Ejercicios sobre la Teoría de la Mente para niños con autismo

La Teoría de la Mente se refiere a la capacidad que tenemos de ponernos en el lugar de otras personas y comprender que cada persona percibe, siente, piensa, desea o cree en cosas diferentes.

Las niños con autismo presentan dificultades en estas capacidades mentales.

Te mostramos cómo trabajar con los niños con autismo para que aprendan a atribuir emociones a terceras personas.

Cómo enseñar a los niños con autismo a atribuir emociones a otras personas

Enseñar al niño con autismo las emociones

Existen diferentes niveles de trabajo que seguimos, utilizando el manual de Teoría de la Mente para niños con autismo de Anabel Cornago, para que estos niños puedan desarrollar y mejorar estas capacidades.

En estos diferentes niveles encontramos aprendizajes como: los verbos relacionados con los sentidos, la existencia de distintas perspectivas y la comprensión de que ver conduce a saber. El cuarto nivel hace referencia al conocimiento y uso adecuado de algunos verbos mentales. 

Con este artículo trabajaremos la diferencia entre desear y sentir. Los materiales de trabajo son fichas de trabajo, historias sociales, secuencias de acciones y dibujos.

Los deseos que se cumplen proporcionan alegría, pero los que no se cumplen nos hacen sentir tristeza o decepción.

1- Para hacer comprender estas diferencias al niño le haremos preguntas como estas:

- Quieres ir a casa de tus primos ¿Qué quieres llevarte?: Un coche.

- Te doy el coche para que juegues con tus primos ¿Cómo te sientes? Contento.

- Muy bien, estás contento porque te he dado el coche y era lo que deseabas para ir a casa de tus primos.

Le planteamos otra situación.

- Quieres ir a casa de tus primos. ¿Qué quieres llevarte? Un coche.

- Te doy un libro para que vayas a casa de tus primos. ¿Cómo te sientes? Triste/enfadado.

- Muy bien, estás enfadado porque te he dado un libro y tú deseabas el coche.

2- El siguiente paso consiste en atribuir una emoción a una persona diferente del niño.
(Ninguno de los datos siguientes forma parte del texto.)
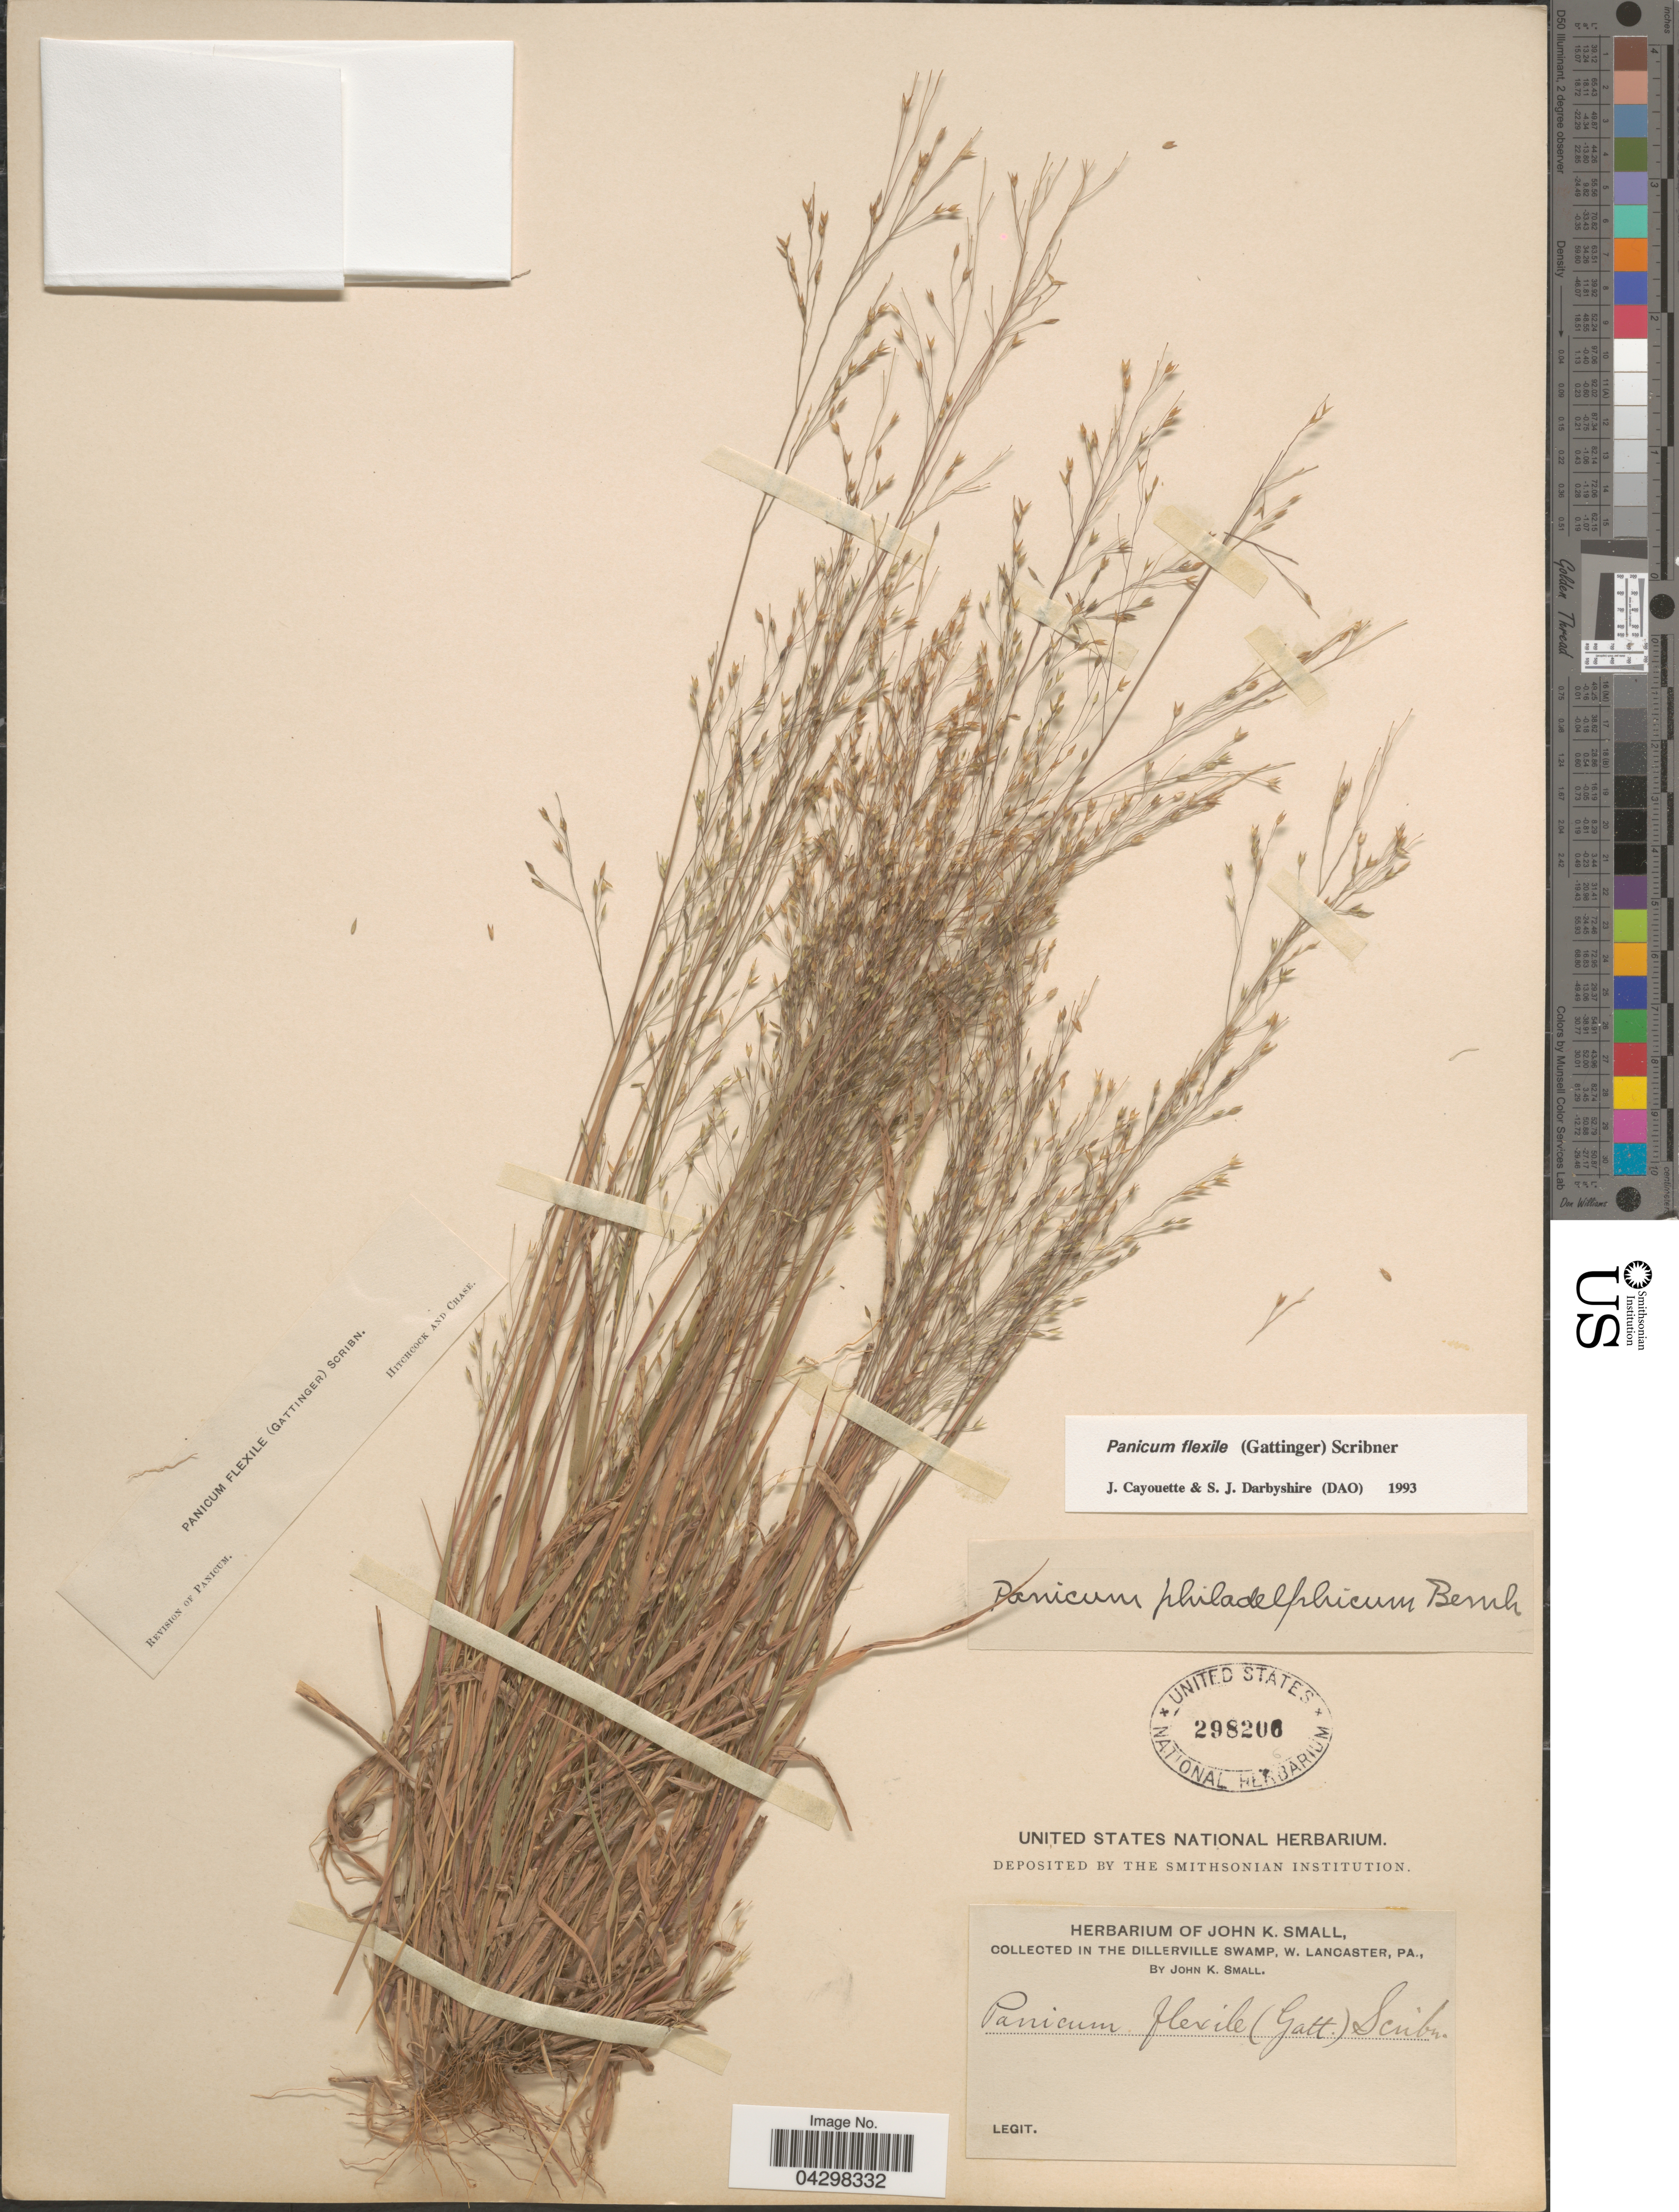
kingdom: Plantae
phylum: Tracheophyta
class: Liliopsida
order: Poales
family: Poaceae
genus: Panicum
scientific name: Panicum flexile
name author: (Gatt.) Scribn.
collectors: J. K. Small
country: United States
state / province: Pennsylvania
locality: In the Dillerville Swamp, W. Lancaster.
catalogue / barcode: US 298206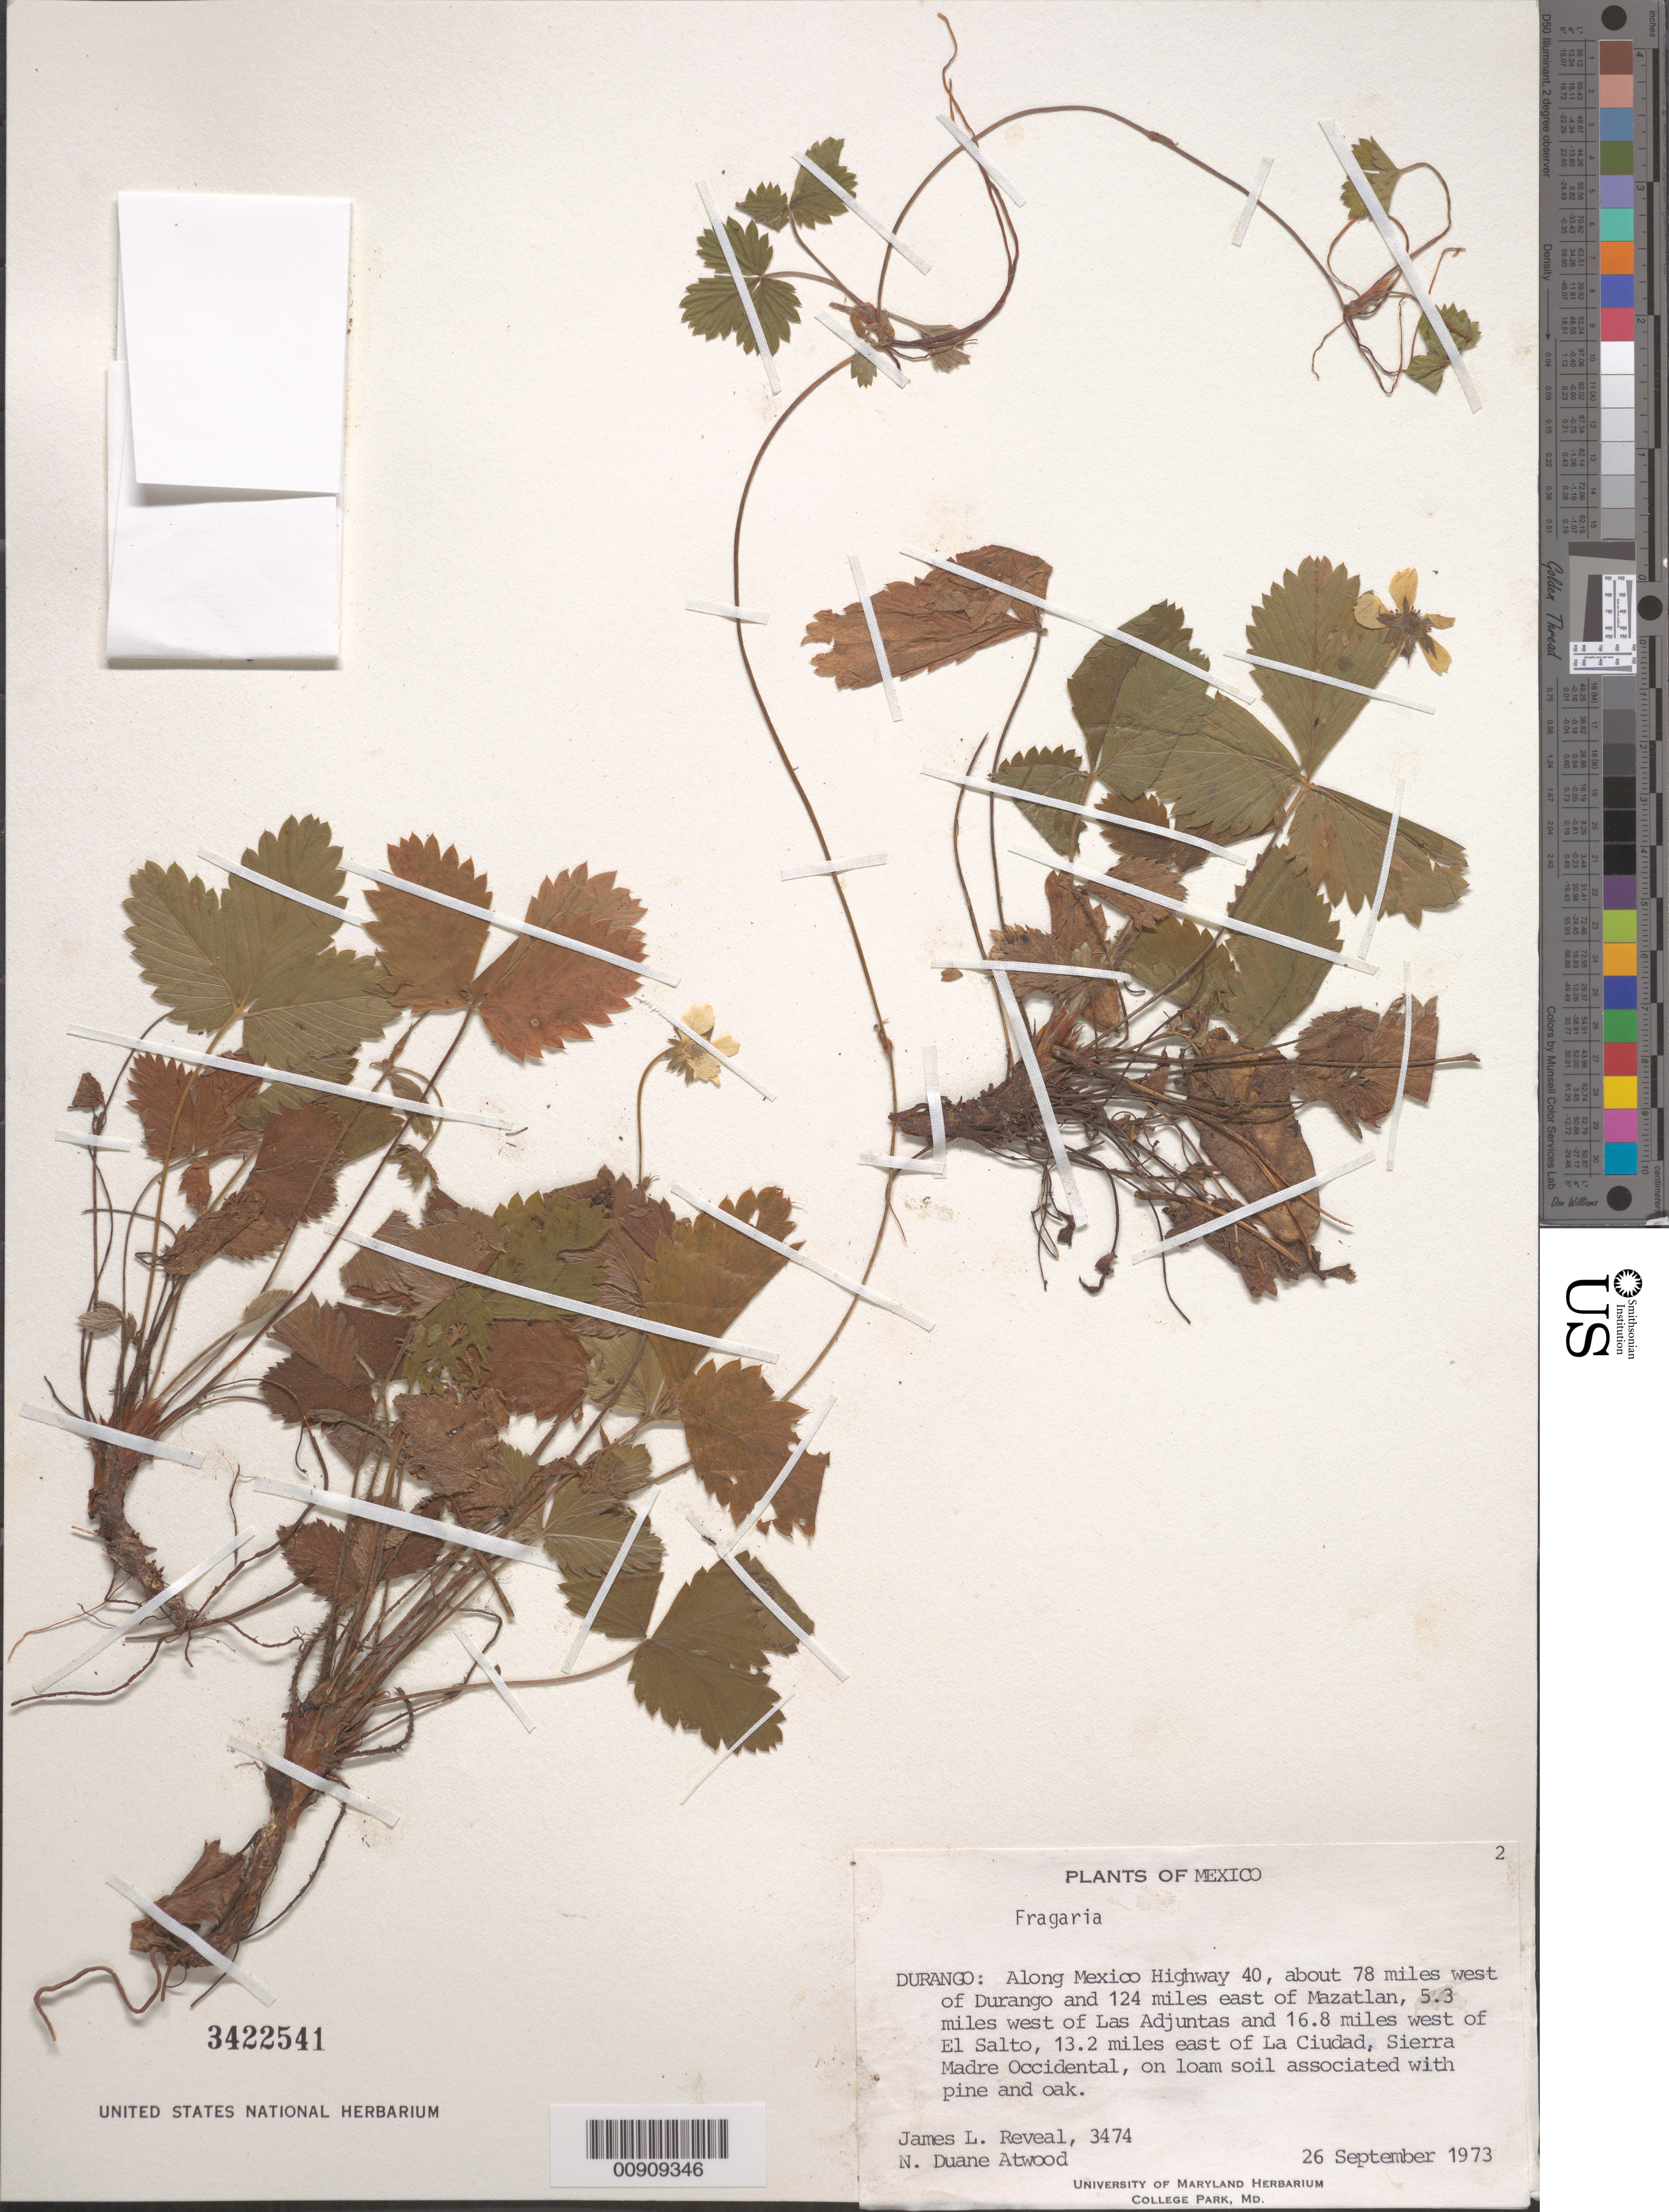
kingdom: Plantae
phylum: Tracheophyta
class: Magnoliopsida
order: Rosales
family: Rosaceae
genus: Fragaria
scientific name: Fragaria sp.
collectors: J. L. Reveal & N. D. Atwood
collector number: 3474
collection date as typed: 26 Sep 1973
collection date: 1973-09-26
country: Mexico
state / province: Durango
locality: Durango: Along Mexico Highway 40, about 78 miles W of Durango and 124 miles E of Mazatlan, 5.3 miles west of Las Adjuntas and 16.8 miles west of El Salto, 13.2 miles east of La Ciudad, Sierra Madre Occidental.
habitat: On loam soil associated with pine and oak.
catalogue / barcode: US 3422541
Esto es una parte fundamental en Teoría de Mente.

Para ello podemos presentarle al niño una fotografía de una niña y le decimos:

- Esta es Ana, Ana quiere ir a jugar a las tiendas con sus amigos. ¿Qué quiere llevarse? Una muñeca.

- La madre de Ana le da una muñeca para que vaya a jugar con sus amigos. ¿Cómo se siente? Está contenta.

- Muy bien, Ana se siente contenta porque su madre le ha dado la muñeca que deseaba.

A continuación, le presentamos otra situación.

Señalamos la fotografía de Ana y le decimos:

- Esta es Ana, Ana quiere ir a jugar a las tiendas con sus amigos. ¿Qué quiere llevarse? Una muñeca.

- La madre de Ana le da una pelota. ¿Cómo se siente? Triste o enfadada.

- Muy bien, Ana se siente triste porque su madre le ha dado la pelota y ella deseaba la muñeca.

A partir de aquí podemos trabajar las alternativas, es decir, que el niño entienda que aunque una persona no reciba lo que desea se pueda sentir contenta con la alternativa que recibe.